Hidayat berharap kesepakatan tersebut bisa ditingkatkan lagi bahkan segera direalisasikan. Keberadaan pabrik akan membantu Indonesia bisa mengurangi impor ponsel.
SCROLL TO CONTINUE WITH CONTENT
Sebelumnya Gubernur DKI Jakarta Jokowi mengatakan pemerintah provinsi DKI Jakarta akan memfasilitasi untuk persiapan investasi Foxconn di Jakarta. Mulai dari perizinan hingga menyediakan lahan untuk Foxconn.
"Dalam kesepakatan tadi kita ingin membantu dalam bidang infrastruktur, perizinan, menyiapkan lahan yang dibutuhkn butuh 200 hektar. Untuk awal 20 hektar. Di KBN (Kawasan Berikat Nusantara) ada provinsi, komersial, BUMN dan swasta," kata Jokowi.
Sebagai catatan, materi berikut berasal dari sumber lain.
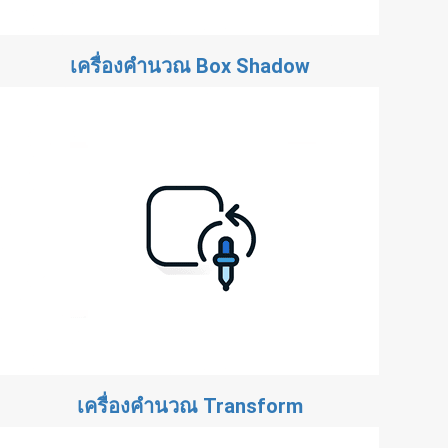
เครื่องคำนวณ Box Shadow
เครื่องคำนวณ Transform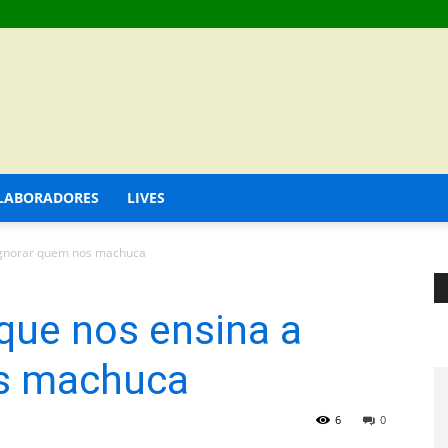
LABORADORES
LIVES
 ignorar quem nos machuca
que nos ensina a
os machuca
6
0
Foxconn telah sepakat dengan BlackBerry asal Kanada bekerjasama memproduksi smartphone di Indonesia. Setelah keduanya mencapai kesepakatan, telepon seluler BlackBerry akan mulai didesain untuk pasar Indonesia.
BlackBerry menyebutkan bahwa Foxconn akan membantu untuk mendesain perangkat keras (hardware) ponsel tersebut selama 5 tahun, sesuai dengan kesepakatan. Sedangkan BlackBerry sendiri akan tetap fokus pada pengembangan perangkat lunaknya.